Video Self Modelling (VSM) is a very exciting evidence-based intervention that is being used in education for skill-acquisition. It involves creating a short video using simple videoing and editing techniques that shows the subject themselves performing a skill that is just out of reach, but which is potentially reachable.

VSM has successfully been used to teach skills such as social skills, play skills, self-care, daily living, communication skills, self-regulation and physical skills, and much more.

Anthea Naylor has many years of experience in teaching both secondary, primary levels in both mainstream, independent and special education settings. She holds a Masters of Special Education and Advanced Certificate in autism. Anthea has broad experience working with Autism, ADHD, cerebral palsy, intellectual disabilities and developmental delays. Anthea has trained parents, schools and organisations in VSM both throughout Australia and internationally.

Anthea is passionate about the use of VSM and also video peer modelling (VPM) in engaging and transforming students, especially those with special needs who are usually visual learners. Anthea trains both professionals and parents in the practical application of VSM as both a behaviour intervention and tool for teaching social and life skills.

Dr.

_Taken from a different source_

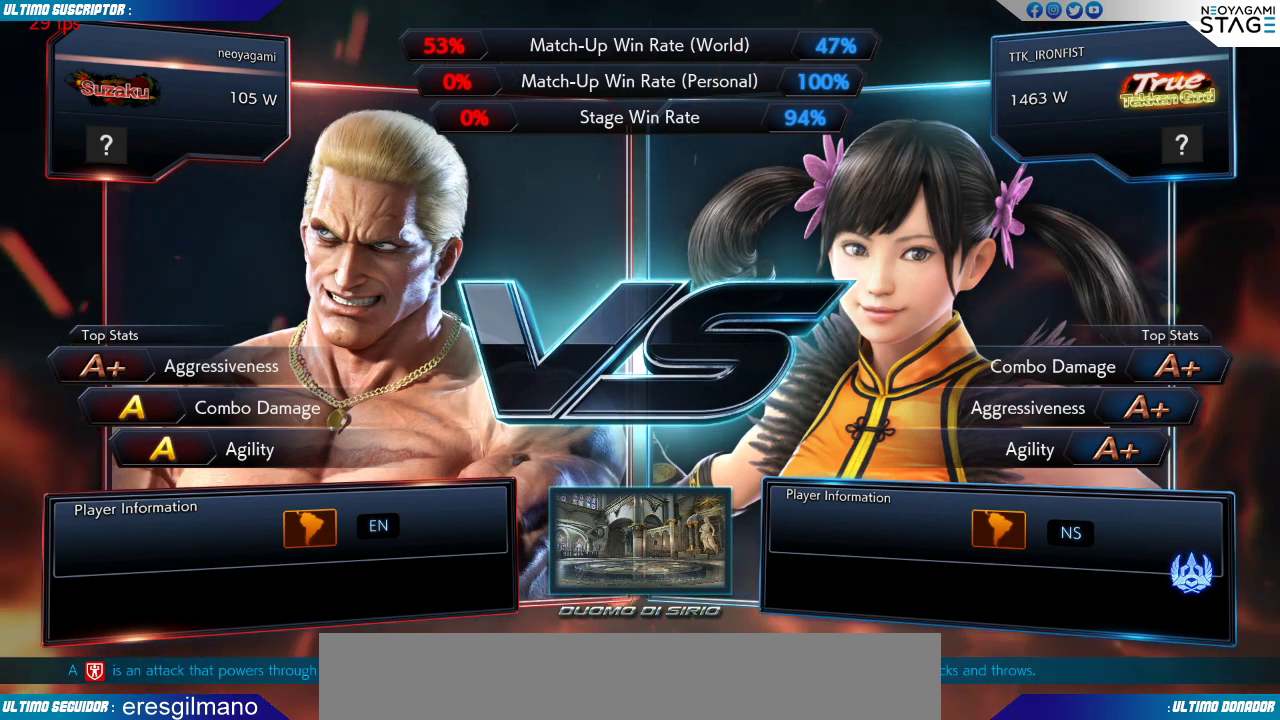
{"dt_ms": 500, "buttons": [], "left_stick": "center", "events": [[33, "TRIANGLE", "up"], [200, "left_stick", "right"], [217, "SQUARE", "down"], [267, "SQUARE", "up"], [283, "left_stick", "center"], [383, "R1", "down"], [450, "R1", "up"]]}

Melinda Smith OAM

Living with Cerebral Palsy and Embracing Technology to Participate in the Community, in Every Which Way, to Achieve the Best Possible Journey for Life

Dr. Melinda Smith comes from a professional background of mentoring and consultancy in the disability and education sectors. In 2008, Melinda began to develop a series of journal articles, conference presentations and workshops promoting the health and wellbeing outcomes of dance and movement for people who have physical disabilities, in particular those with complex communication needs. Her work has been presented at national and international conferences, including the International Society for Augmentative and Alternative Communication. In 2019 she was awarded an Honorary Doctorate by Deakin University for ‘her outstanding contribution to the arts and her tireless work in breaking down barriers to inclusion for people with disability both in Australia and internationally.’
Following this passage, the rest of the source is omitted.